The most common symptoms include itchy or watery eyes, runny nose, postnasal drip, congestion and sneezing. While many may consider such symptoms to be merely bothersome, they can progress to a state of misery for others.
While you certainly can’t control the air, there are steps you can take to lessen the likelihood that you’ll suffer from allergy symptoms. Dr. Peters recommends the following approaches for identifying triggers and avoiding seasonal allergy attacks.
- Visit your doctor – The first step to prevention is determining what type of pollen you’re allergic to. Make an appointment with an allergist to evaluate your symptoms. During the visit, he or she may perform an allergy skin test, in which allergens, such as grass pollen, are injected into the outermost layer of the skin. Allergy is identified if redness or swelling develops within 15 to 20 minutes at the site of an allergen injection. Similarly, a blood test can measure levels of antibodies that your body makes in response to certain allergens.
- Prepare for the outdoors – Once you know what triggers your allergies, stay on top of the pollen and mold counts and air quality provided in weather forecasts to determine and plan your time outdoors. A low pollen reading is 0 to 30, moderate is 31 to 60, high is 61 to 120 and extremely high is anything over 121. Pollen is typically highest during the late morning and early afternoon periods, and can rise with high humidity levels. It’s always a good idea to wear sunglasses and hats when outside to help block pollen.
- Safeguard the indoors – Keep windows and doors shut when pollen counts peak, and be sure to change air filters in your home often. Regular dusting and vacuuming can also help, along with air purifiers, which remove airborne allergens. Since pollens are known to stick to fabric, Dr. Peters also recommends removing clothing that’s been worn outside when you get home and taking a shower to rinse allergens from your body. Also, be sure to wash clothes and bedding often.

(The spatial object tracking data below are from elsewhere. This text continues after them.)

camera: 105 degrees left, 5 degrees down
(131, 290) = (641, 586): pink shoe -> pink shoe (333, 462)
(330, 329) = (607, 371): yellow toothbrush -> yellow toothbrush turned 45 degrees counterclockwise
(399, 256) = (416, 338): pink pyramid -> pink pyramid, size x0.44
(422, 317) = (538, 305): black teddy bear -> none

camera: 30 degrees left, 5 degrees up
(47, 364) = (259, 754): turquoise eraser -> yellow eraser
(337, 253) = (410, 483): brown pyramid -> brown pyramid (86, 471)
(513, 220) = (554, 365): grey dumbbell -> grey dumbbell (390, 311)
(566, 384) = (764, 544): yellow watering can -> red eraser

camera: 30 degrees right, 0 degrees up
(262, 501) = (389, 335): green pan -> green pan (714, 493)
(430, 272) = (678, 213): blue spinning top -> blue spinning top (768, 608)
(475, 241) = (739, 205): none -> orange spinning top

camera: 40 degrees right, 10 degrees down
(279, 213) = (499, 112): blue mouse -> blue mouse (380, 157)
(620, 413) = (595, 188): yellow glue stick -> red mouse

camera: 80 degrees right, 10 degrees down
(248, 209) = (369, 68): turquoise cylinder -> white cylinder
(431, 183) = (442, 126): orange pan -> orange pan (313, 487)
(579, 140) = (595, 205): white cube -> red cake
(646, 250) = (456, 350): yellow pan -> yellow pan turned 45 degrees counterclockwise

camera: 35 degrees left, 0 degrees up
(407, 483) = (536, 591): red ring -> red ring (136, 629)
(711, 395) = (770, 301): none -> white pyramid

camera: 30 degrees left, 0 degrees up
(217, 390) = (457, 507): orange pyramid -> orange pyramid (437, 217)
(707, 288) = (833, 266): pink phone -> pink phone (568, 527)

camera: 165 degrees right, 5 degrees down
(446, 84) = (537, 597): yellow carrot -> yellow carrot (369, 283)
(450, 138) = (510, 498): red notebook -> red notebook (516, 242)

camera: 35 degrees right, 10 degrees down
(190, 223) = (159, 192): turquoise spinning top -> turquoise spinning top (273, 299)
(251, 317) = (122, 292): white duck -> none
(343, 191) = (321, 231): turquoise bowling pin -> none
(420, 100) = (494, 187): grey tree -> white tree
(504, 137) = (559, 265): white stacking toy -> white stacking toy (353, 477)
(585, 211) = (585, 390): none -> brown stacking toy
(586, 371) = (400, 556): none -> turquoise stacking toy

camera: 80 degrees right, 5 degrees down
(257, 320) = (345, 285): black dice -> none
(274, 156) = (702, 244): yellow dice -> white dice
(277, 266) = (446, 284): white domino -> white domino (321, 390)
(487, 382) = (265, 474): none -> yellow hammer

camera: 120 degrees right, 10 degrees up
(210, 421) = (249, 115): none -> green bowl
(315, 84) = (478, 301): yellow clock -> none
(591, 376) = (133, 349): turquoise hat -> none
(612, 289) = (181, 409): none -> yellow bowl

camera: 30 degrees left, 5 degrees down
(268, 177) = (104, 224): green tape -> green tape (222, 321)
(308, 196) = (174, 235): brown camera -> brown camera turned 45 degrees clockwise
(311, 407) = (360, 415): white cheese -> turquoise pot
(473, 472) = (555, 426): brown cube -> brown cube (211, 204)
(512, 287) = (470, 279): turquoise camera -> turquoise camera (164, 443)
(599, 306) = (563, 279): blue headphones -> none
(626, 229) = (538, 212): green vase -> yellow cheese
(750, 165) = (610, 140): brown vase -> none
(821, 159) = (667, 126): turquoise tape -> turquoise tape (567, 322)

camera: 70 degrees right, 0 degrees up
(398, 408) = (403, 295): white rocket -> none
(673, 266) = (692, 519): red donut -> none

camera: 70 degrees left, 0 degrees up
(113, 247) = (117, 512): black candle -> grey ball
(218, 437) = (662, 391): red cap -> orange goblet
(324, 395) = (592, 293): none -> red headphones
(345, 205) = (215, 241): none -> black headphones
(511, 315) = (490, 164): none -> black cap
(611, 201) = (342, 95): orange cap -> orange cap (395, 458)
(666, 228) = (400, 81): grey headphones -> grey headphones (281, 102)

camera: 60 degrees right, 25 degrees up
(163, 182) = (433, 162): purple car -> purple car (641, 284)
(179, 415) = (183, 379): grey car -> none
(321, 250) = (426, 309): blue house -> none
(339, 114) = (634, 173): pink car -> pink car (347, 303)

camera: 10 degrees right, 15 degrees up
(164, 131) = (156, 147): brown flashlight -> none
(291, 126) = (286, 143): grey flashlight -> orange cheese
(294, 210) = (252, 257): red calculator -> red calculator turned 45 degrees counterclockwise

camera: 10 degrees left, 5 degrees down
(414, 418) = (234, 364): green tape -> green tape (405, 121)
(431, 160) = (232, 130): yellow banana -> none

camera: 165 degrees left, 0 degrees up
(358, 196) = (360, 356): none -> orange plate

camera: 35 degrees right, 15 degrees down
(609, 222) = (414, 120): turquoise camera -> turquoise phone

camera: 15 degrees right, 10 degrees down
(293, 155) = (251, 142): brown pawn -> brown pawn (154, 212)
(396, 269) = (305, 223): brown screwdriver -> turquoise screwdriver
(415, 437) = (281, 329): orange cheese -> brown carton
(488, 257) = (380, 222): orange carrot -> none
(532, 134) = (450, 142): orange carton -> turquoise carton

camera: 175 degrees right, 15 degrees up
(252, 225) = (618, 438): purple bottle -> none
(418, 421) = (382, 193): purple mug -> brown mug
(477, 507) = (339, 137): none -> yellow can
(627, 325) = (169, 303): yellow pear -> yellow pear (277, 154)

When allergy symptoms do hit, a variety of over-the-counter products such as antihistamines, decongestants and nasal sprays can provide relief. While these medications are designed to help alleviate symptoms, doctors caution that some products can cause side effects and should thus not be used long-term.
“If overused, decongestant nasal sprays can actually lose their effectiveness and lead to rebound congestion,” says Dr. Peters. “Likewise, overuse of oral decongestants can bring about certain health concerns. Be sure to talk with your physician about appropriate use of over-the-counter decongestant products, especially if you have a pre-existing health condition.”
Other products that can help with allergy symptoms are antihistamine eye drops for itchy, watery eyes and throat lozenges for soothing a sore throat due to postnasal drip. If you find that such over-the-counter remedies still don’t bring relief, speak with your doctor, who may prescribe anti-inflammatory medication such as nasal steroids, which are safe to use on a long-term basis. For those patients with severe allergies, immunotherapy treatments such as allergy shots, which work to reduce sensitivity to allergens, may be an option for providing long-term relief.
“Allergies are a fact of life, but they are manageable,” says Dr. Peters. “Seek ways to control your allergies so that you can enjoy the spring and summer seasons.”